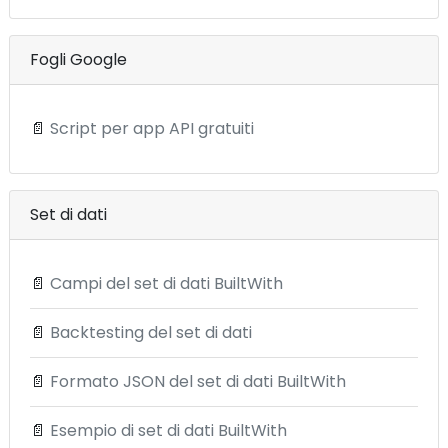
Fogli Google
📄
Script per app API gratuiti
Set di dati
📄
Campi del set di dati BuiltWith
📄
Backtesting del set di dati
📄
Formato JSON del set di dati BuiltWith
📄
Esempio di set di dati BuiltWith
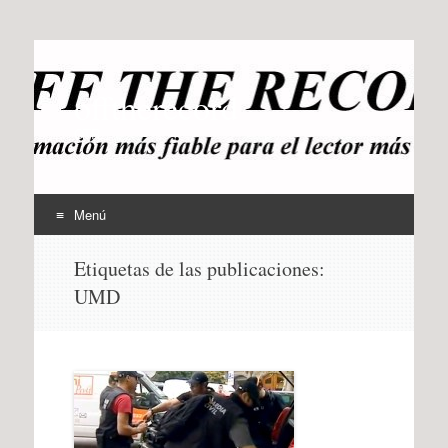
offtherecord
OTR
Menú
Ir
Etiquetas de las publicaciones:
al
UMD
contenido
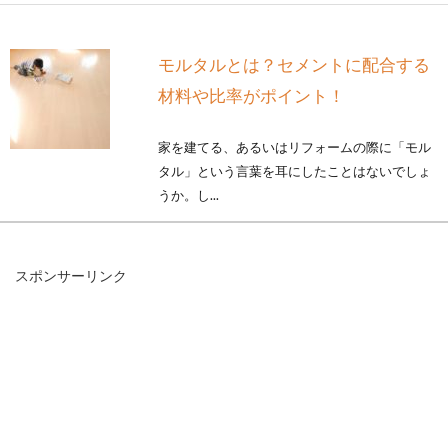
モルタルとは？セメントに配合する
材料や比率がポイント！
家を建てる、あるいはリフォームの際に「モル
タル」という言葉を耳にしたことはないでしょ
うか。し...
スポンサーリンク
一軒家は平屋が人気？！間取りを工
夫して快適に暮らす
一軒家というと2階建てが一般的ですが、近年
平屋の人気が高まっているようです。平屋の魅
力は...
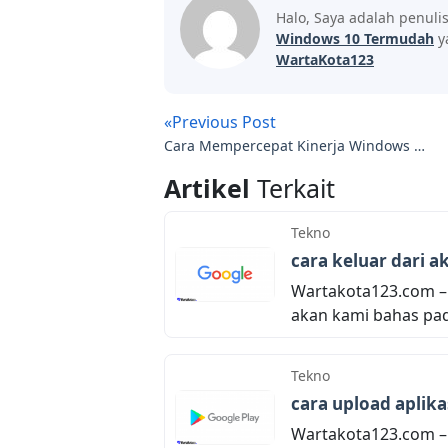
Halo, Saya adalah penuli
Windows 10 Termudah
y
WartaKota123
«Previous Post
Cara Mempercepat Kinerja Windows 10
Pada Komputer
Artikel
Terkait
Tekno
cara keluar dari 
Wartakota123.com –
akan kami bahas pada
Tekno
cara upload aplik
Wartakota123.com – 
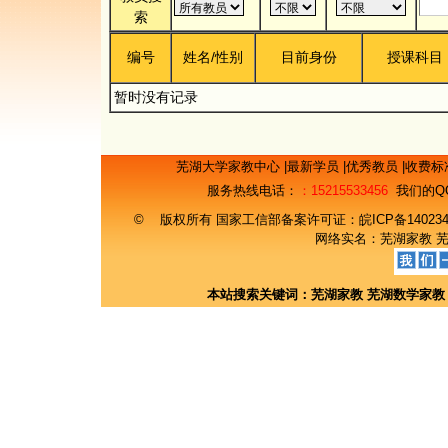
索
编号
姓名/性别
目前身份
授课科目
暂时没有记录
芜湖大学家教中心
|
最新学员
|
优秀教员
|
收费标
服务热线电话：
：15215533456
我们的Q
© 版权所有 国家工信部备案许可证：
皖ICP备14023
网络实名：
芜湖家教
本站搜索关键词：
芜湖家教
芜湖数学家教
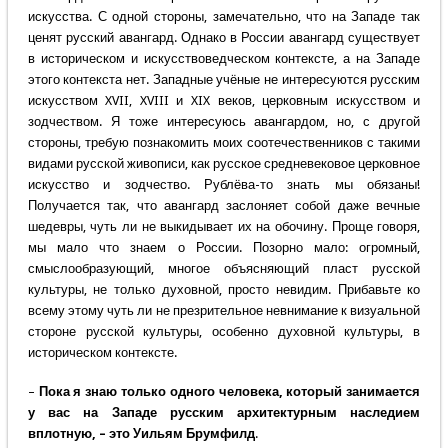
искусства. С одной стороны, замечательно, что на Западе так
ценят русский авангард. Однако в России авангард существует
в историческом и искусствоведческом контексте, а на Западе
этого контекста нет. Западные учёные не интересуются русским
искусством XVII, XVIII и XIX веков, церковным искусством и
зодчеством. Я тоже интересуюсь авангардом, но, с другой
стороны, требую познакомить моих соотечественников с такими
видами русской живописи, как русское средневековое церковное
искусство и зодчество. Рублёва-то знать мы обязаны!
Получается так, что авангард заслоняет собой даже вечные
шедевры, чуть ли не выкидывает их на обочину. Проще говоря,
мы мало что знаем о России. Позорно мало: огромный,
смыслообразующий, многое объясняющий пласт русской
культуры, не только духовной, просто невидим. Прибавьте ко
всему этому чуть ли не презрительное невнимание к визуальной
стороне русской культуры, особенно духовной культуры, в
историческом контексте.
–
Пока я знаю только одного человека, который занимается
у вас на Западе русским архитектурным наследием
вплотную, – это Уильям Брумфилд
.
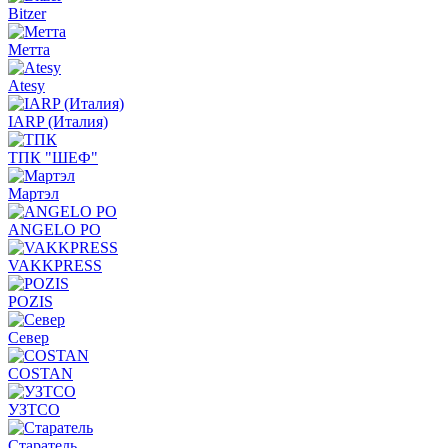
Bitzer
Метта
Atesy
IARP (Италия)
ТПК "ШЕФ"
Мартэл
ANGELO PO
VAKKPRESS
POZIS
Север
COSTAN
УЗТСО
Старатель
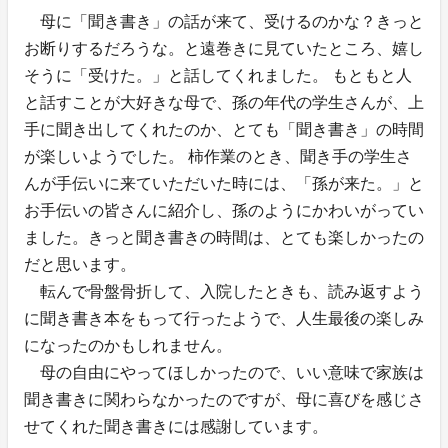
母に「聞き書き」の話が来て、受けるのかな？きっと
お断りするだろうな。と遠巻きに見ていたところ、嬉し
そうに「受けた。」と話してくれました。 もともと人
と話すことが大好きな母で、孫の年代の学生さんが、上
手に聞き出してくれたのか、とても「聞き書き」の時間
が楽しいようでした。 柿作業のとき、聞き手の学生さ
んが手伝いに来ていただいた時には、「孫が来た。」と
お手伝いの皆さんに紹介し、孫のようにかわいがってい
ました。きっと聞き書きの時間は、とても楽しかったの
だと思います。
転んで骨盤骨折して、入院したときも、読み返すよう
に聞き書き本をもって行ったようで、人生最後の楽しみ
になったのかもしれません。
母の自由にやってほしかったので、いい意味で家族は
聞き書きに関わらなかったのですが、母に喜びを感じさ
せてくれた聞き書きには感謝しています。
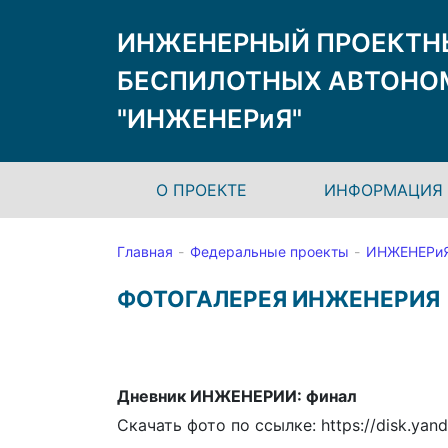
ИНЖЕНЕРНЫЙ ПРОЕКТН
БЕСПИЛОТНЫХ АВТОНО
"ИНЖЕНЕРиЯ"
О ПРОЕКТЕ
ИНФОРМАЦИЯ 
Главная
Федеральные проекты
ИНЖЕНЕРи
ФОТОГАЛЕРЕЯ ИНЖЕНЕРИЯ
Дневник ИНЖЕНЕРИИ: финал
Скачать фото по ссылке: https://disk.ya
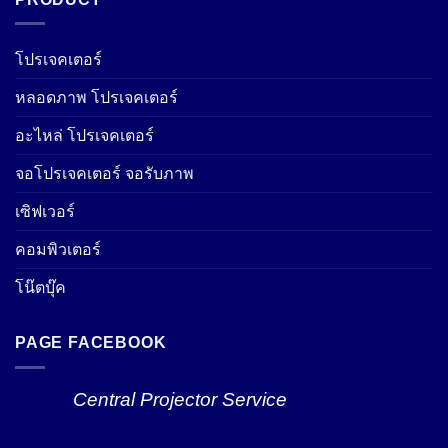
โปรเจคเตอร์
หลอดภาพ โปรเจคเตอร์
อะไหล่ โปรเจคเตอร์
จอโปรเจคเตอร์ จอรับภาพ
เซิฟเวอร์
คอมพิวเตอร์
โน๊ตบุ๊ค
PAGE FACEBOOK
Central Projector Service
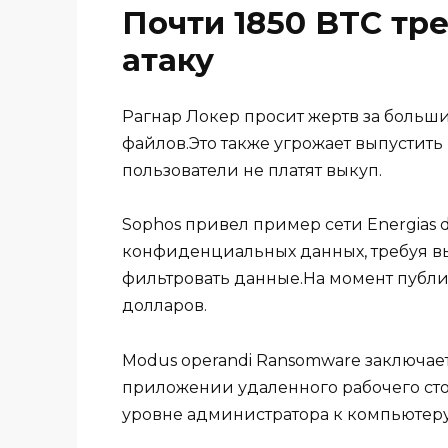
Почти 1850 BTC тр
атаку
Рагнар Локер просит жертв за больш
файлов.Это также угрожает выпустит
пользователи не платят выкуп.
Sophos привел пример сети Energias d
конфиденциальных данных, требуя вып
фильтровать данные.На момент публи
долларов.
Modus operandi Ransomware заключае
приложении удаленного рабочего стол
уровне администратора к компьютеру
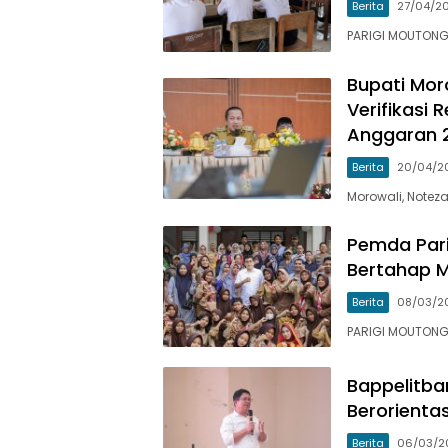
Berita
27/04/2
PARIGI MOUTONG
Bupati Mor
Verifikasi 
Anggaran 
Berita
20/04/2
Morowali, Noteza
Pemda Pari
Bertahap M
Berita
08/03/2
PARIGI MOUTONG
Bappelitba
Berorienta
Berita
06/03/2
+ + +
_Problem description_:
Filter the listing so that only lines holding the word "культуры" remain, and copy those lines.

_Exercise solution_:
культуры, не только духовной, просто невидим. Прибавьте ко
стороне русской культуры, особенно духовной культуры, в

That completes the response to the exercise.